An alternative are binary formats. Yet those often are
not platform independent (either C++ or Java or Python bindings) or are not upgradable (what if your boss comes along
and wants you to add yet another field? Do you need to process all your data again?).
There are a few libraries
that promise to solve at least some of these problems. Usually you specify your data format with an IDL, generate
(Byte-)code from it and use mechanisms provided by the libraries to upgrade your format.
Yesterday at the Berlin
Apache Hadoop Get Together Torsten Curdt gave a short introduction to two of these solutions: Thrift and Protocol
buffers.

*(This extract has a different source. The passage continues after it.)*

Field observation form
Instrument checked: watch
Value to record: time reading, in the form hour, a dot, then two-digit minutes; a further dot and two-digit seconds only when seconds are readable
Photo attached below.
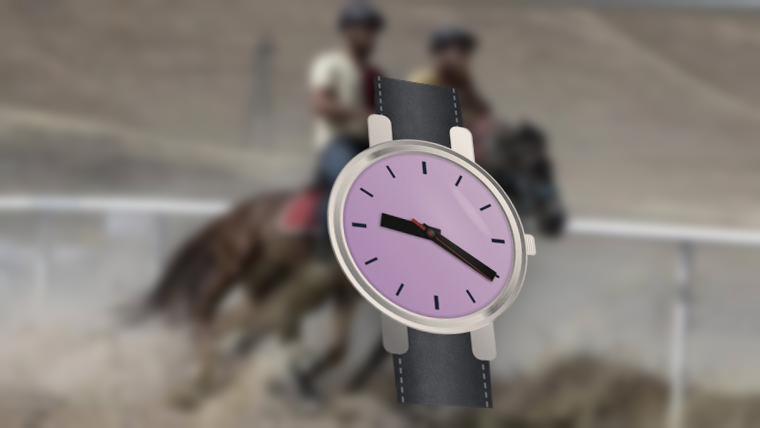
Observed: 9.20.21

He explained why Joost decided to use one of those libraries and highlighted why they went with Thrift instead
of Protocol Buffers.
This morning I have gathered a list of data exchange libs that are currently
available:
- Thrift … developed at Facebook, now in
the Apache incubator, active community, Bindings for C++, Java, Python, PHP, Ruby, Erlang, Perl, Haskell, C#, Cocoa,
Smalltalk, and OCaml.
- ProtoBuf … developed at Google, mainly
one developer only, bindings for C++, Java und Python.
- Avro …
started by Doug Cutting, skips code generation.
- ETCH …
developed at Cisco, now in the Apache Incubator, Bindings for Java, C#, JavaScript.
There are some performance benchmarks online. Another recent, extensive comparison of serialization performance of various frameworks.